Wikipedia
Diigo is a social bookmarking website that allows signed-up users to bookmark and tag Web pages. Additionally, it allows users to highlight any part of a webpage and attach sticky notes to specific highlights or to a whole page. These annotations can be kept private, shared with a group within Diigo, or be forwarded to someone else via a special link. The name "Diigo" is an acronym from "Digest of Internet Information, Groups and Other stuff".
Premium account holders can perform full-text searches of cached copies of bookmarks. A full-text search also searches page URLs, tags and annotations. This means that premium account holders can choose to omit tags that already appear in the text of a page to be bookmarked (although text inside images cannot be searched).

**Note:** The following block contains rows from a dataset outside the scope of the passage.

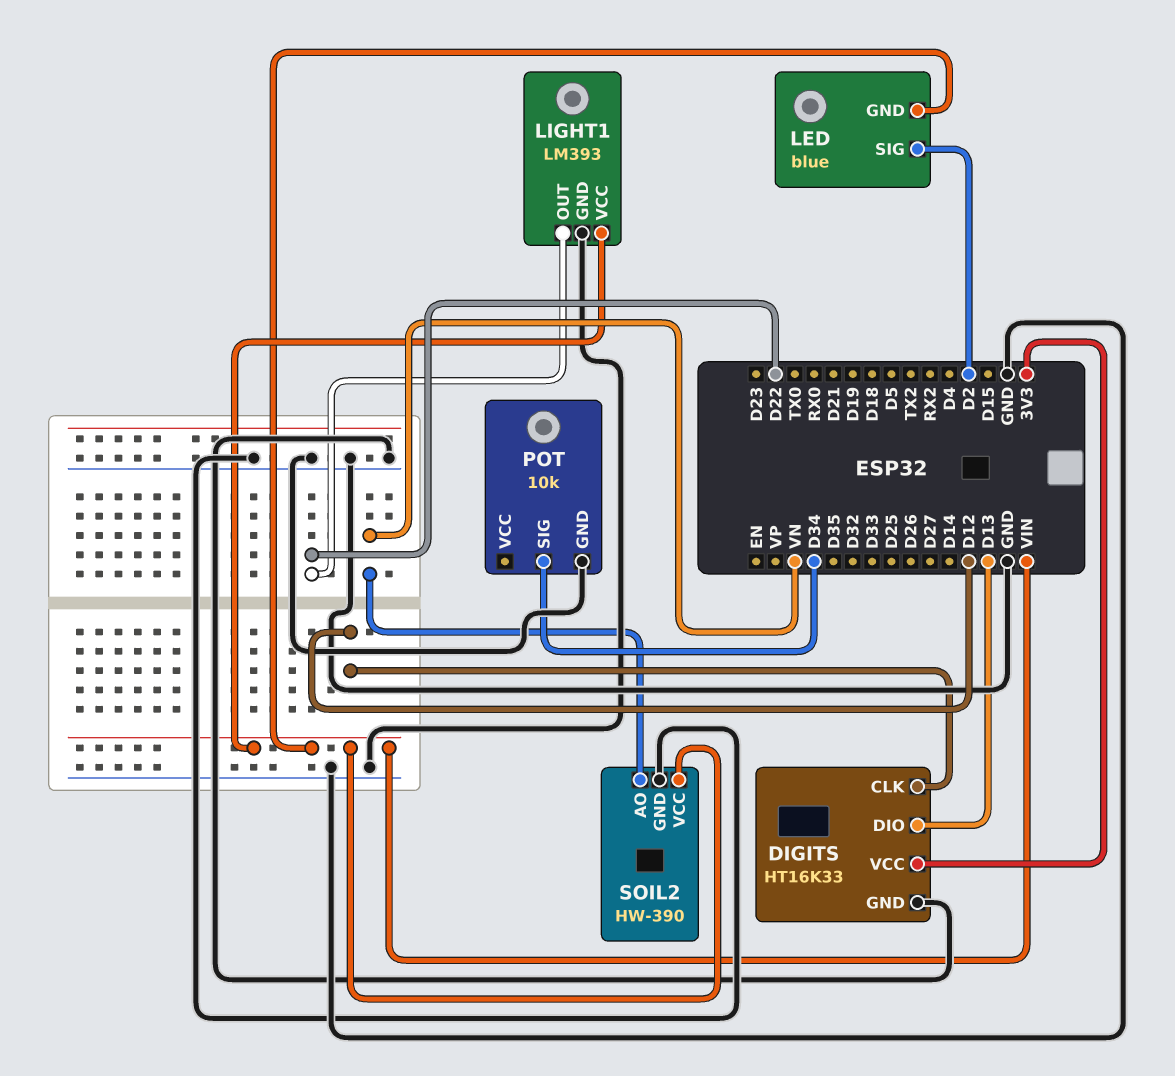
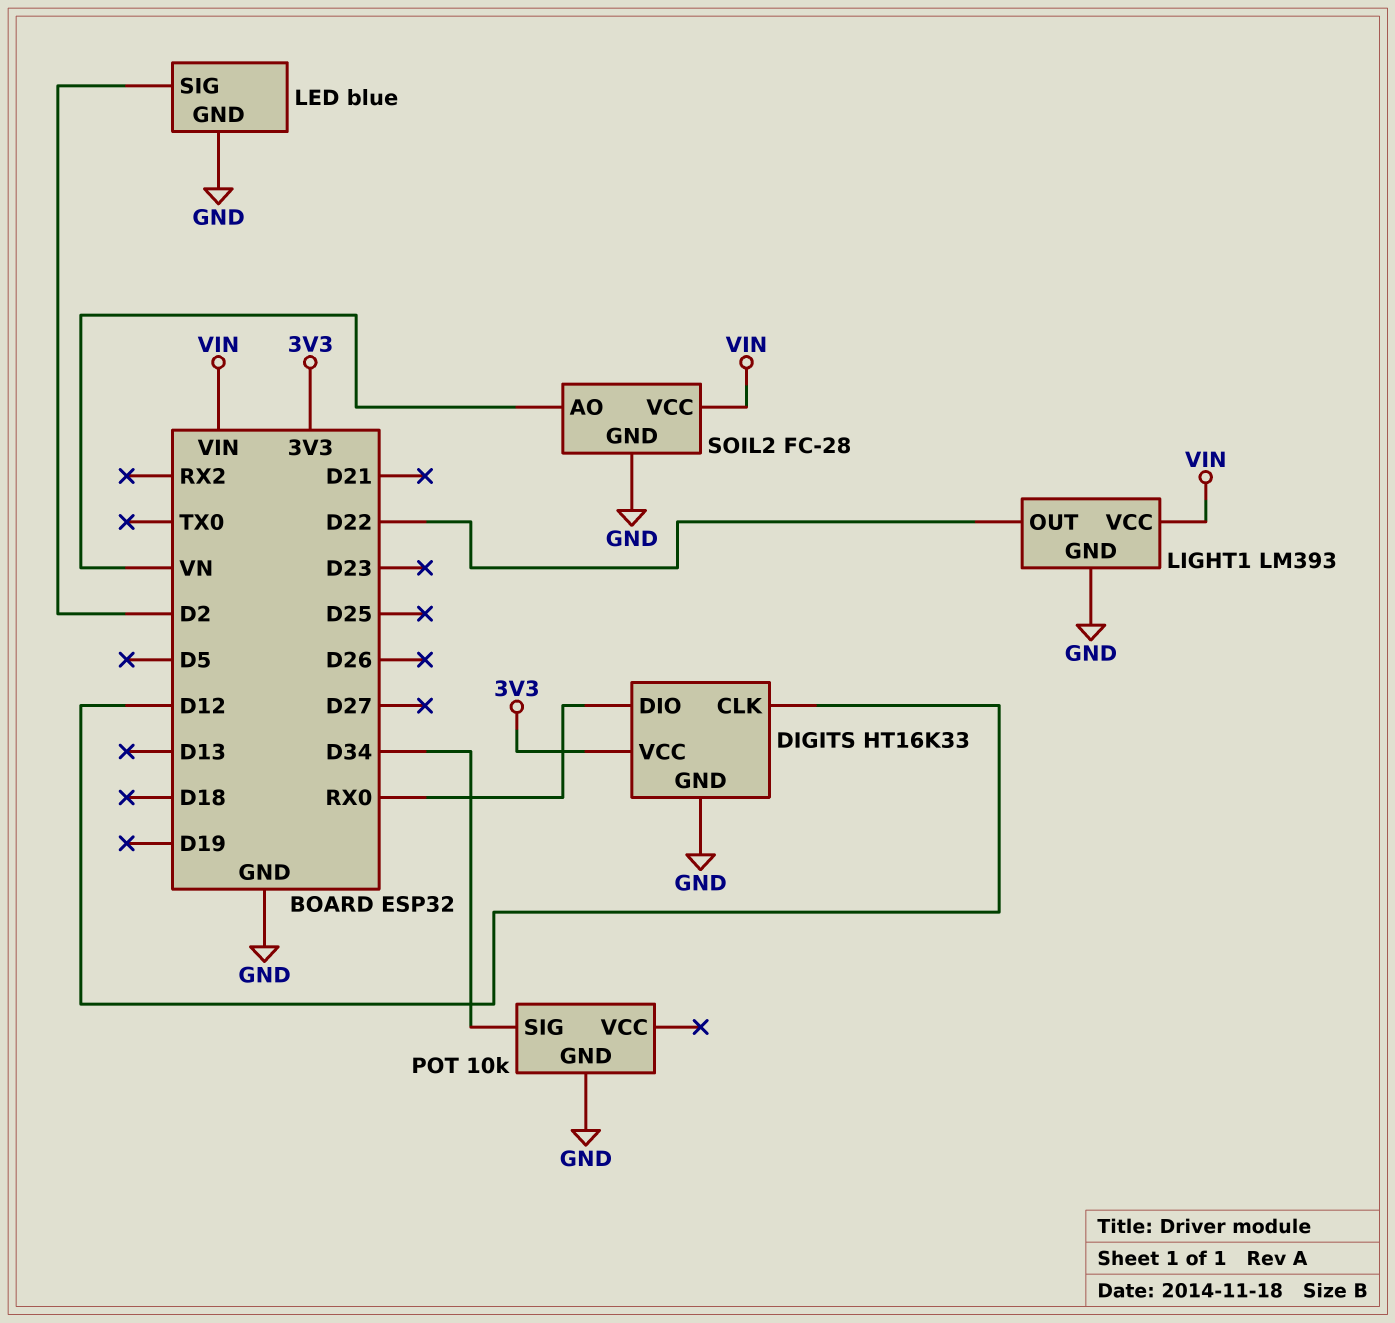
DIGITS pin DIO: D13 -> RX0
LED pin GND: VIN -> GND
SOIL2: HW-390 -> FC-28

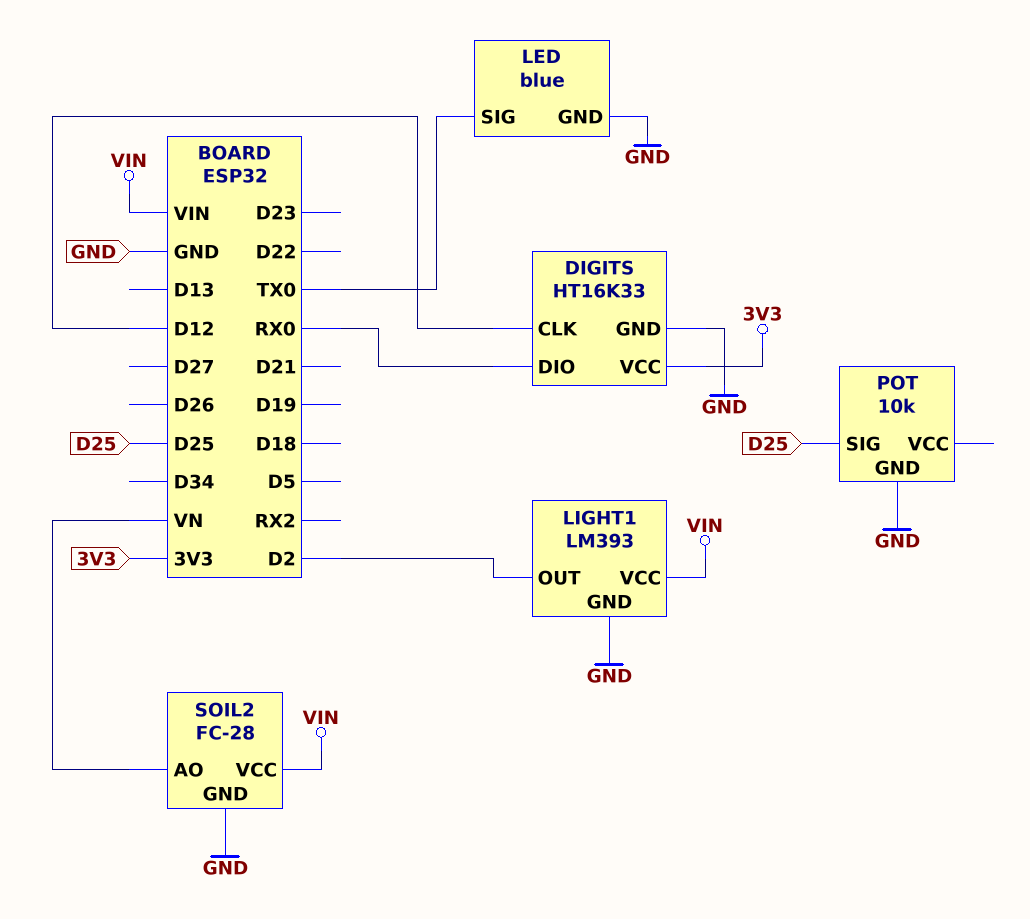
LED pin SIG: D2 -> TX0
LIGHT1 pin OUT: D22 -> D2
POT pin SIG: D34 -> D25

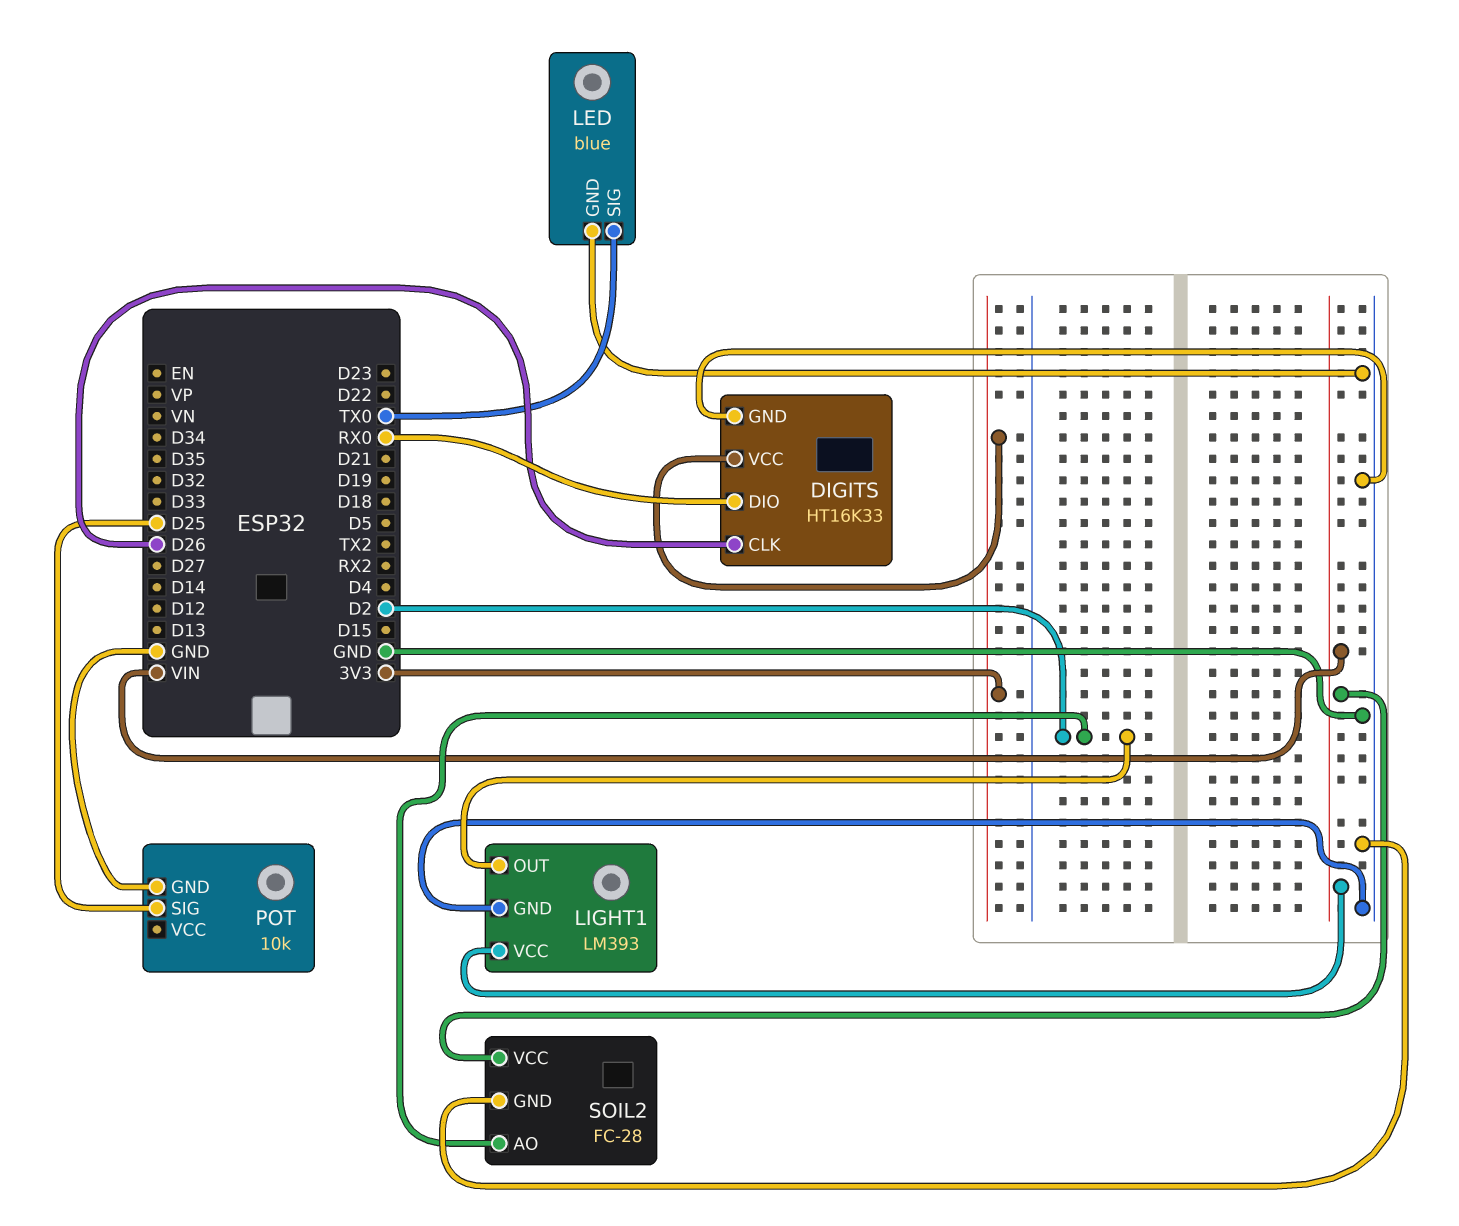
DIGITS pin CLK: D12 -> D26
SOIL2 pin AO: VN -> D2

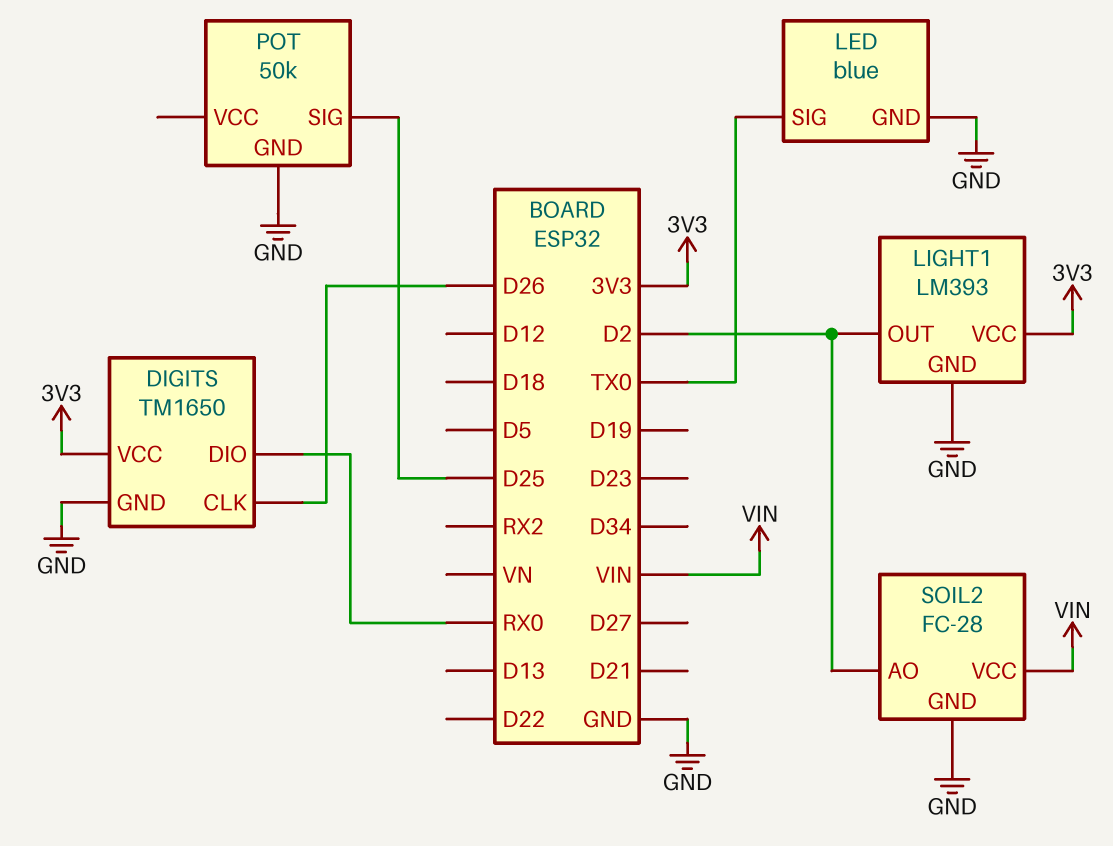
DIGITS: HT16K33 -> TM1650
LIGHT1 pin VCC: VIN -> 3V3
POT: 10k -> 50k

The launch of Diigo met with mixed responses, from the unimpressed to the enthusiastic. Diigo beta was listed as one of the top ten research tools by CNET in 2006.
Outside the website, Diigo's graphical user interface includes an optional bookmarklet, or a customizable toolbar, with various search capabilities. Highlight is enabled by a menu, that can either appear automatically when content is selected, or be embedded into the context menu.
In March 2009, Diigo acquired web-clipping service Furl from Looksmart for an undisclosed price.
The site also has an extension available on the Chrome Web Store.
On October 25, 2012, the diigo.com domain was hijacked. An unknown attacker changed the authoritative nameserver records ("NS records") for DNS zone DIIGO.COM, temporarily giving control to nameservers at AFRAID.ORG, and causing traffic to be misdirected.
Mobile apps for Diigo are available on iOS, Android and Windows Phone 7.